[EXTRACTED TEXT]:
● ● ●
Malformed hlist rendering due to missing linebreaks between list items
Closed, ResolvedPublic

Description

As reported on
https://en.wikipedia.org/w/index.php?title=MediaWiki_talk:Common.css&oldid=508829963#Unexpected_behavior
for some reason, MediaWiki mess up the HTML code when the MediaWiki:Recentchangestext page is added to the top of the Special:RecentChanges, and this breaks some CSS formatting.

There should be a line break between "</li>" and "<li>".


Version: unspecified
Severity: normal
URL: https://test.wikipedia.org/w/index.php?diff=prev&oldid=140930&diffonly=1
See Also:
https://bugzilla.wikimedia.org/show_bug.cgi?id=35806
https://bugzilla.wikimedia.org/show_bug.cgi?id=56809

bzimport added a subscriber: Unknown Object (MLST).
bzimport set Reference to bz39617.
He7d3r created this task.Aug 24 2012, 1:41 PM

It is normal, that the use of the message shows other than the MediaWiki-page, because the message does not goes trougth HTML Tidy like all wiki pages.

Well, my local copy of MW has $wgUseTidy = true; and the problem is visible also in the "Hlist test" page in the main namespace. Therefore Tidy doesn't seems to be the culprit.
● ● ●
[SET OF TASKS]:
[1] In the bug report, what is said to be missing between "</li>" and "<li>"?
[2] Go on with the bug report thread after its last comment.
The entries have nothing to do with the bug report.
● ● ●
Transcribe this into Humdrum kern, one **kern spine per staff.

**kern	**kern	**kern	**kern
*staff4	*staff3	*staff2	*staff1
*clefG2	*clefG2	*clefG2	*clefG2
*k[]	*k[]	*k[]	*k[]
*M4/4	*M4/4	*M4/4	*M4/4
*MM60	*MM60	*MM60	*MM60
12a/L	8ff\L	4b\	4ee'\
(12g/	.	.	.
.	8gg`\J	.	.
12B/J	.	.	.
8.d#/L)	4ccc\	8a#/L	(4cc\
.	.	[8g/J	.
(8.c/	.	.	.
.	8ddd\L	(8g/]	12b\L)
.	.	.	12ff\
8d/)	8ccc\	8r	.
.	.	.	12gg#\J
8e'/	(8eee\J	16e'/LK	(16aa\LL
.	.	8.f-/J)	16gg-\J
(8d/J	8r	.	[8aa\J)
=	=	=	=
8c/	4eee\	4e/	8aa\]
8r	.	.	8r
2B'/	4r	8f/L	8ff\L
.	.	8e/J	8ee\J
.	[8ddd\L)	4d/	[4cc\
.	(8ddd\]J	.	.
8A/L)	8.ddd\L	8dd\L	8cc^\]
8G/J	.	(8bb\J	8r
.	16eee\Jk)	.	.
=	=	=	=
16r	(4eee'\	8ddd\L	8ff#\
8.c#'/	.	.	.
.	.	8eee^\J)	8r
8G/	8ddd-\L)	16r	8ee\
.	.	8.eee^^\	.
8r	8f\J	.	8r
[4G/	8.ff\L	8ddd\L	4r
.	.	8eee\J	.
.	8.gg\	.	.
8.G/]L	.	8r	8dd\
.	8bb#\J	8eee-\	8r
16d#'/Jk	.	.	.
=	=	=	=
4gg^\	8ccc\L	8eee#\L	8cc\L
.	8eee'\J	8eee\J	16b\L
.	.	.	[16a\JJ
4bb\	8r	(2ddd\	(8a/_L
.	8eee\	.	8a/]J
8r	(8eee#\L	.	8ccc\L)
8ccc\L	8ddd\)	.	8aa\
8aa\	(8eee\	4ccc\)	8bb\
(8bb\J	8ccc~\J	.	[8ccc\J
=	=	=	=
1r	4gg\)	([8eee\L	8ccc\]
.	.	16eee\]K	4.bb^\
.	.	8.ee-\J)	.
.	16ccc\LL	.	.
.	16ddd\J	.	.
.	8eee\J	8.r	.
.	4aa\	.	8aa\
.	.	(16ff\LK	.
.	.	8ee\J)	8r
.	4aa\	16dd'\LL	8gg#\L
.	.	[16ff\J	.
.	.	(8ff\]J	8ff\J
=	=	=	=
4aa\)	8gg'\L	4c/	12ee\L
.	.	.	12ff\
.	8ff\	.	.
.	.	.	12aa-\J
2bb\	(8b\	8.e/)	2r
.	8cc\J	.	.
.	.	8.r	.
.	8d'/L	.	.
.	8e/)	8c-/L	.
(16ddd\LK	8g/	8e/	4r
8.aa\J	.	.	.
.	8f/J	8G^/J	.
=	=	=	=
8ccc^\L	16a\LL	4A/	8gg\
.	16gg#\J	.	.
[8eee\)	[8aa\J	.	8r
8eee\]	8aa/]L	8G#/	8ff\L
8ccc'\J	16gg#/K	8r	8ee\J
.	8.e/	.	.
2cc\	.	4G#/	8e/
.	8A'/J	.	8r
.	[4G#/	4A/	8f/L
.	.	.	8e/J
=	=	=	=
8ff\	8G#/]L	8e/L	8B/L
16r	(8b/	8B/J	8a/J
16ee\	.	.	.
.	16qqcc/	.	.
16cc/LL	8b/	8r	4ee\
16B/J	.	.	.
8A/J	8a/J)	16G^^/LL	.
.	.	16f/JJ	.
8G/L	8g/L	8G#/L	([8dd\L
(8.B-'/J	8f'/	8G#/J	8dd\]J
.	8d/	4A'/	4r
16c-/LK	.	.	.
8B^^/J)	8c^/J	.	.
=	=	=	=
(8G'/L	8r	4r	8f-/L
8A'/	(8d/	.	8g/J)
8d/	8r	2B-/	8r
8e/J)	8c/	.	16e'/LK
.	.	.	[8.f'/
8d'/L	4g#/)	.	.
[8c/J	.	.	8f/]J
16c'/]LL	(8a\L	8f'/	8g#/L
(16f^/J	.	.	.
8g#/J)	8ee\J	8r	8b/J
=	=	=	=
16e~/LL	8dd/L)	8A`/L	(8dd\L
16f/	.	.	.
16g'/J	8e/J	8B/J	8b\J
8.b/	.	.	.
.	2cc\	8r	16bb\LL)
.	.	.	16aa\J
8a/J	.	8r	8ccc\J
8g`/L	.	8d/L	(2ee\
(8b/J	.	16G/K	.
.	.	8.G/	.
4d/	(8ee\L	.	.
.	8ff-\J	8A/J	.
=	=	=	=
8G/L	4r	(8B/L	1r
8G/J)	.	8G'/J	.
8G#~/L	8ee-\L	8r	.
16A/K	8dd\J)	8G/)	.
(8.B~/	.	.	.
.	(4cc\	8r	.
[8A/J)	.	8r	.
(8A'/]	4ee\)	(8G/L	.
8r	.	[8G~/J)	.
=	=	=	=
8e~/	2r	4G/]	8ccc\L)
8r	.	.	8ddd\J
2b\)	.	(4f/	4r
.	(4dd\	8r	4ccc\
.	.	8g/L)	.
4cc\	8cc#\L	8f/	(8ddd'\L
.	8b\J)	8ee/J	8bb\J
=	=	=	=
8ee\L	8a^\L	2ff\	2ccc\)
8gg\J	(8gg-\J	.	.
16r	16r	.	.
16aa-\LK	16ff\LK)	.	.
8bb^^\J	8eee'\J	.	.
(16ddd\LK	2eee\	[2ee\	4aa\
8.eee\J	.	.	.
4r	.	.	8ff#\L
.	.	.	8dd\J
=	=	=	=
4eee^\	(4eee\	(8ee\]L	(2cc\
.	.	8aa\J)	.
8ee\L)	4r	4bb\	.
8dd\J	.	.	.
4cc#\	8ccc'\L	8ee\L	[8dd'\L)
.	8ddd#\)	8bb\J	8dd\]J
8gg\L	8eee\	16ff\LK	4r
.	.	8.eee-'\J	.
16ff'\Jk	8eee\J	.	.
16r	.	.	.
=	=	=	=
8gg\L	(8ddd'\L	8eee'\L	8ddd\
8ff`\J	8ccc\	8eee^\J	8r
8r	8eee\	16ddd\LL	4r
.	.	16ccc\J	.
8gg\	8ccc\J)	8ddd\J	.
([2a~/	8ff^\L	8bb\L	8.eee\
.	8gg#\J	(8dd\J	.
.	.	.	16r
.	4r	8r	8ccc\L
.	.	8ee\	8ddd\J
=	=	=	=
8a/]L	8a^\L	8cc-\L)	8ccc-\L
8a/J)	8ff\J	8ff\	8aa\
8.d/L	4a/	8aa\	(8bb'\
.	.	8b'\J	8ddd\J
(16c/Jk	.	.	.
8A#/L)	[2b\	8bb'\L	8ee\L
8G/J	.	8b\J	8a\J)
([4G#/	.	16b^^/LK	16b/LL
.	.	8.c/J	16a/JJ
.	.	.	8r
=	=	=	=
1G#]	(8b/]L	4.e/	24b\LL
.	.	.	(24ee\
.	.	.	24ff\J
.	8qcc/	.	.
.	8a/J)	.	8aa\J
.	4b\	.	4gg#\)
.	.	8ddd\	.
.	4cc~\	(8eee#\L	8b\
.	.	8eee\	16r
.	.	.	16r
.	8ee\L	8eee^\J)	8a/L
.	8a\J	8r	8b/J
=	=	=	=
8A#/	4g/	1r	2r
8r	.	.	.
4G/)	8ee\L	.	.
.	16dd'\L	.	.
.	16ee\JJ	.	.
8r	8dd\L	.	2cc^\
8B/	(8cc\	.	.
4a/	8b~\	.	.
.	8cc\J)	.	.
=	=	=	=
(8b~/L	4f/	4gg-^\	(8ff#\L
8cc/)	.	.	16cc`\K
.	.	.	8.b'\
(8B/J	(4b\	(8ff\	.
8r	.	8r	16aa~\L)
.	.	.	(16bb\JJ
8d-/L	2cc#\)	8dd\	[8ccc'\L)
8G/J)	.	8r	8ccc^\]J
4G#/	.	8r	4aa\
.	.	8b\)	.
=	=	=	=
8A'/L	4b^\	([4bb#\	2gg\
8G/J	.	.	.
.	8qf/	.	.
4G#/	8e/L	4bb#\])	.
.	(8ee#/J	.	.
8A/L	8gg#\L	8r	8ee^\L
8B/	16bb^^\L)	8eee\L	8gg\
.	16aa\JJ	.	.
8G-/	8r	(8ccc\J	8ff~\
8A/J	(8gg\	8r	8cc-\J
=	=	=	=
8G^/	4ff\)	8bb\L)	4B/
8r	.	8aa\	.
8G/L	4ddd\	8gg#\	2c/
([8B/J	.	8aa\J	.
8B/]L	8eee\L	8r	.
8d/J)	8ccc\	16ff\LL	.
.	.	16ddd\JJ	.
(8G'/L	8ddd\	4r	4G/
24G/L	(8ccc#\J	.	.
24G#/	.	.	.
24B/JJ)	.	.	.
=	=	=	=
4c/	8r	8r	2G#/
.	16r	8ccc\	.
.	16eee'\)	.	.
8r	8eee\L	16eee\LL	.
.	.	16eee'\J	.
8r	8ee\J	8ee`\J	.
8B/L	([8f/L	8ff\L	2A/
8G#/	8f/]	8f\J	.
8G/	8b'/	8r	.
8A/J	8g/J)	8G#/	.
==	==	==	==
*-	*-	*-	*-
● ● ●
[RESPONSE LIST]:
[1] A line break.

[2]
The 'problem' seems to be that Tidy *doesn't* insert linebreaks, because Special: pages don't go through Tidy. The .hlist CSS has been fixed to work around this problem, making it more universally applicable to boot. So closing this as this is not a MediaWiki problem.

...Unfortunately...

The CSS fix caused .hnum formatting to break. This has been fixed, with the ceveat that .hnum cannot be used in Special: pages.

Since Special: pages often contain payload from MediaWiki: space, including HTML, does that not warrant letting Tidy run it's course on Special: pages as well?

Or better yet... While </li><li> may not be strictly invalid, it looks rather sloppy. Since lists are block level elements, I feel it is better to have a \n after any </ol>, </ul>, </li>, </dl>, </dt> and </dd> in parser.php. That should be a simple change which would prevent a heap of problems.

Renamed the bug to indicate the cause and summarizing issue:

Horizontal lists are malformed on Special: pages because Tidy does not process these pages. Specifically, the lists lack a breakable character betweeen list items, causing the browsers to fail to wrap the list properly. While technically valid HTML, hlist depends on something breakable between list items.

I see two solutions:

  1. Have Tidy process any Special: pages that transclude any (part of) user editable pages (such as MediaWiki: messages)
  1. I have a patch ready for gerrit that makes parser.php terminate any closing list element with a linebreak.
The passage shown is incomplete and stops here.